→ ABOUT THIS EXERCISE
Of the records that follow, copy only the lines from the line containing "Belum lagi bayar" to the line containing "Bagi pemula yang", both included, exactly as written.

--------------------------------

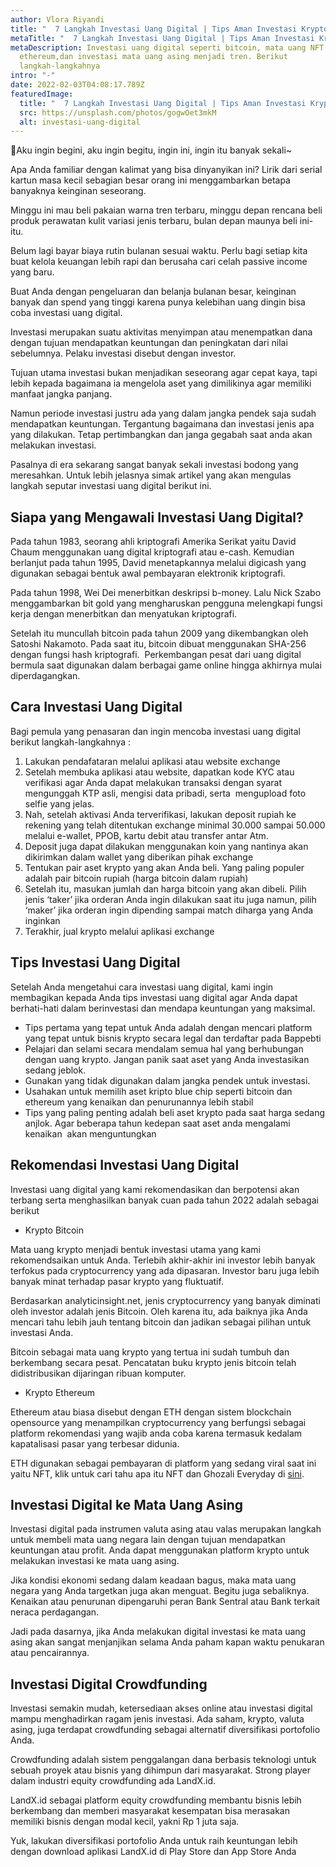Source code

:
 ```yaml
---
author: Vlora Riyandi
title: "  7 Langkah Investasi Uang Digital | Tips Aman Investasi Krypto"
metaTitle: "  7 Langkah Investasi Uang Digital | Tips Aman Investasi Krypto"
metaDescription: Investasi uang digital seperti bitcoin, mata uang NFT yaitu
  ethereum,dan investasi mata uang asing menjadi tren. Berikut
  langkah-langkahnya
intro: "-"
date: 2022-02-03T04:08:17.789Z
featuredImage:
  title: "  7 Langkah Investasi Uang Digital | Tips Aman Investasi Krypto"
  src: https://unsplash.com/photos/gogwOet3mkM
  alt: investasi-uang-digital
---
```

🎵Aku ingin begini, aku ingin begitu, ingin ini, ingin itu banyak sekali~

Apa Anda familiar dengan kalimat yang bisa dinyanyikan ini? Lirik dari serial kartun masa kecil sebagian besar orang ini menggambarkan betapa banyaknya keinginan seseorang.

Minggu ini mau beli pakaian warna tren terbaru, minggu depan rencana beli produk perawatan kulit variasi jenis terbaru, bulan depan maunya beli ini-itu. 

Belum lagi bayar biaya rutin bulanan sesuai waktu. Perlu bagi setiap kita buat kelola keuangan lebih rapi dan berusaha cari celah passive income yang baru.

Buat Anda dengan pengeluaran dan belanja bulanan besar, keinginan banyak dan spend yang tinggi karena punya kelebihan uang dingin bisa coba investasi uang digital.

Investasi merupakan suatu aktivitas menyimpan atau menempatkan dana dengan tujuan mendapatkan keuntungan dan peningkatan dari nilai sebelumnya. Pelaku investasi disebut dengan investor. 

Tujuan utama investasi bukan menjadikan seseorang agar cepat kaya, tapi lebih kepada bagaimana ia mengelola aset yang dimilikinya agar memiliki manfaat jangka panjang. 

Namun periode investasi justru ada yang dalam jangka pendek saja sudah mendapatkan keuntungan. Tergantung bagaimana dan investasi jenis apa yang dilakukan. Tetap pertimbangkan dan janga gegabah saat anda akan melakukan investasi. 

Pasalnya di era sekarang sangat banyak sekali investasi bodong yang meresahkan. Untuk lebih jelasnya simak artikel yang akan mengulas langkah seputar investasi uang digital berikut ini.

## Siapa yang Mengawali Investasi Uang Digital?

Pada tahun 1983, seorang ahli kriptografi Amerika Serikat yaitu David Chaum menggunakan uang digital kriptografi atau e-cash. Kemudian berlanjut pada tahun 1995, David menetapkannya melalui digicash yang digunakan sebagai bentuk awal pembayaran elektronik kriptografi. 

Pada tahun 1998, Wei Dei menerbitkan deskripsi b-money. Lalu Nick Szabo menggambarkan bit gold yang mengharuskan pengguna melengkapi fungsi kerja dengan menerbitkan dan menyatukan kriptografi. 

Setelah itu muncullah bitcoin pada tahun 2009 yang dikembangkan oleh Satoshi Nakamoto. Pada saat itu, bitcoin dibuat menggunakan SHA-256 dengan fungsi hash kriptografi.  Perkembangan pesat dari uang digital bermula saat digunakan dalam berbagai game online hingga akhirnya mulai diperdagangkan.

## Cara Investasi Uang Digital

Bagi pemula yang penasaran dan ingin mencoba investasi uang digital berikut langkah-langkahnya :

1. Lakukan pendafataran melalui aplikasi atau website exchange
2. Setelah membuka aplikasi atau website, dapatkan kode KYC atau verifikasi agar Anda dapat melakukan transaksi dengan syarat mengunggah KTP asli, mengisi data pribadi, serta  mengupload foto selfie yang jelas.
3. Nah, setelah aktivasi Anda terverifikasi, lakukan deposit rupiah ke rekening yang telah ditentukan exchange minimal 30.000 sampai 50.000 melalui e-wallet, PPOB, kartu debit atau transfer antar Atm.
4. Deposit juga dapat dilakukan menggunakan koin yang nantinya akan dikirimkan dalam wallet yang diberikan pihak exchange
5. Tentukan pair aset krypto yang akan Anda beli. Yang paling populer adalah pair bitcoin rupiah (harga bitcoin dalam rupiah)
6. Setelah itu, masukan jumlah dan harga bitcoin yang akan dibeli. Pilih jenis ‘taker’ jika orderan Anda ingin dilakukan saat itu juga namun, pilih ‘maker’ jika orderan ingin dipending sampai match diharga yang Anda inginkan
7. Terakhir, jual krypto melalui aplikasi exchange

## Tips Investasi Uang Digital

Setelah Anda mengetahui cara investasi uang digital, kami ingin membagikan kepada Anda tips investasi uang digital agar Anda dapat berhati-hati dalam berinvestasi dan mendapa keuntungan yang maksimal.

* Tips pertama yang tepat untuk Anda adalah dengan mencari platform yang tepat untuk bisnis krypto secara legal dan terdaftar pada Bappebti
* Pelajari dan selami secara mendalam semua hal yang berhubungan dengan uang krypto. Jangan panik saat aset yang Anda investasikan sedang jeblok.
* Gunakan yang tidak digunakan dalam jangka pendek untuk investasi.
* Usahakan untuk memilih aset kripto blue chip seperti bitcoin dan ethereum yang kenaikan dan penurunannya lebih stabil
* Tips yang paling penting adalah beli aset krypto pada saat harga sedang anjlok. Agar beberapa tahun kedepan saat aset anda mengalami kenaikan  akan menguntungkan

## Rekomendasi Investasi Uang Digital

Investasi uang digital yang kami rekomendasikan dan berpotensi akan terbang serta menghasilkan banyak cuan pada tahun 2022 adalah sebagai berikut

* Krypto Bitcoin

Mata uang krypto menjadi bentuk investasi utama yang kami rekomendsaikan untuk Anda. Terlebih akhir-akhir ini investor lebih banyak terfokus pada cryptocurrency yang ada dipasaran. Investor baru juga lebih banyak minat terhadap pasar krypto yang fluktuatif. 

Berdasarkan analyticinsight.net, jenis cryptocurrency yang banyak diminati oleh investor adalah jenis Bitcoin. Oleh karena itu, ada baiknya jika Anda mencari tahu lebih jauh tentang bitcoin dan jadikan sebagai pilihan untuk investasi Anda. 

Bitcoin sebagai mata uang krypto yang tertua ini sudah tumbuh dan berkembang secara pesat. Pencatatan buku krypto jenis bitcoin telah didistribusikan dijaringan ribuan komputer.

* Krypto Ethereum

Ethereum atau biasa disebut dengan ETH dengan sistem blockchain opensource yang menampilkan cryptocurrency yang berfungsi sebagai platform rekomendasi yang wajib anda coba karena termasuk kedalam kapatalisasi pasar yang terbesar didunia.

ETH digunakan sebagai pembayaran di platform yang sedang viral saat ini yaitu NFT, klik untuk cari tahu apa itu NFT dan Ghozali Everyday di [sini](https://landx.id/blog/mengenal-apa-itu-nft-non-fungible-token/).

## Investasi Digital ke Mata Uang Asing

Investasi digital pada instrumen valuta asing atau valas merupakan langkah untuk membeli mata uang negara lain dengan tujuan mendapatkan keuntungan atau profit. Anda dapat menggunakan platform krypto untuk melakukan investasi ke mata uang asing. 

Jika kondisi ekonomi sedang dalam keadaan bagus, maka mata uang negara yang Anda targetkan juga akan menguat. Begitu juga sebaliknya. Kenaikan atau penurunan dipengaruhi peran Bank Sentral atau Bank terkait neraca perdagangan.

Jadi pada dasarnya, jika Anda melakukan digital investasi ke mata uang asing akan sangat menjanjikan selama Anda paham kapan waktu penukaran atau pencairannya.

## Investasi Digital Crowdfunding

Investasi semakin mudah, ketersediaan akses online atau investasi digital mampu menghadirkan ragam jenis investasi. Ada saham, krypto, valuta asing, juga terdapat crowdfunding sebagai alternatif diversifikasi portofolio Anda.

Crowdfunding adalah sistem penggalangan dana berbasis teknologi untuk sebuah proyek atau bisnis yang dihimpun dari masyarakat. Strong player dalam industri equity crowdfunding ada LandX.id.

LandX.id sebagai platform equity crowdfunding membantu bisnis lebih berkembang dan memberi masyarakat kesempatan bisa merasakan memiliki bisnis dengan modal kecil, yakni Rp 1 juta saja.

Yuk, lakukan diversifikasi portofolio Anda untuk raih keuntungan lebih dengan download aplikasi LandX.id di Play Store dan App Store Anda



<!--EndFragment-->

--------------------------------

→ ANSWER TO THIS PROBLEM
Belum lagi bayar biaya rutin bulanan sesuai waktu. Perlu bagi setiap kita buat kelola keuangan lebih rapi dan berusaha cari celah passive income yang baru.

Buat Anda dengan pengeluaran dan belanja bulanan besar, keinginan banyak dan spend yang tinggi karena punya kelebihan uang dingin bisa coba investasi uang digital.

Investasi merupakan suatu aktivitas menyimpan atau menempatkan dana dengan tujuan mendapatkan keuntungan dan peningkatan dari nilai sebelumnya. Pelaku investasi disebut dengan investor. 

Tujuan utama investasi bukan menjadikan seseorang agar cepat kaya, tapi lebih kepada bagaimana ia mengelola aset yang dimilikinya agar memiliki manfaat jangka panjang. 

Namun periode investasi justru ada yang dalam jangka pendek saja sudah mendapatkan keuntungan. Tergantung bagaimana dan investasi jenis apa yang dilakukan. Tetap pertimbangkan dan janga gegabah saat anda akan melakukan investasi. 

Pasalnya di era sekarang sangat banyak sekali investasi bodong yang meresahkan. Untuk lebih jelasnya simak artikel yang akan mengulas langkah seputar investasi uang digital berikut ini.

## Siapa yang Mengawali Investasi Uang Digital?

Pada tahun 1983, seorang ahli kriptografi Amerika Serikat yaitu David Chaum menggunakan uang digital kriptografi atau e-cash. Kemudian berlanjut pada tahun 1995, David menetapkannya melalui digicash yang digunakan sebagai bentuk awal pembayaran elektronik kriptografi. 

Pada tahun 1998, Wei Dei menerbitkan deskripsi b-money. Lalu Nick Szabo menggambarkan bit gold yang mengharuskan pengguna melengkapi fungsi kerja dengan menerbitkan dan menyatukan kriptografi. 

Setelah itu muncullah bitcoin pada tahun 2009 yang dikembangkan oleh Satoshi Nakamoto. Pada saat itu, bitcoin dibuat menggunakan SHA-256 dengan fungsi hash kriptografi.  Perkembangan pesat dari uang digital bermula saat digunakan dalam berbagai game online hingga akhirnya mulai diperdagangkan.

## Cara Investasi Uang Digital

Bagi pemula yang penasaran dan ingin mencoba investasi uang digital berikut langkah-langkahnya :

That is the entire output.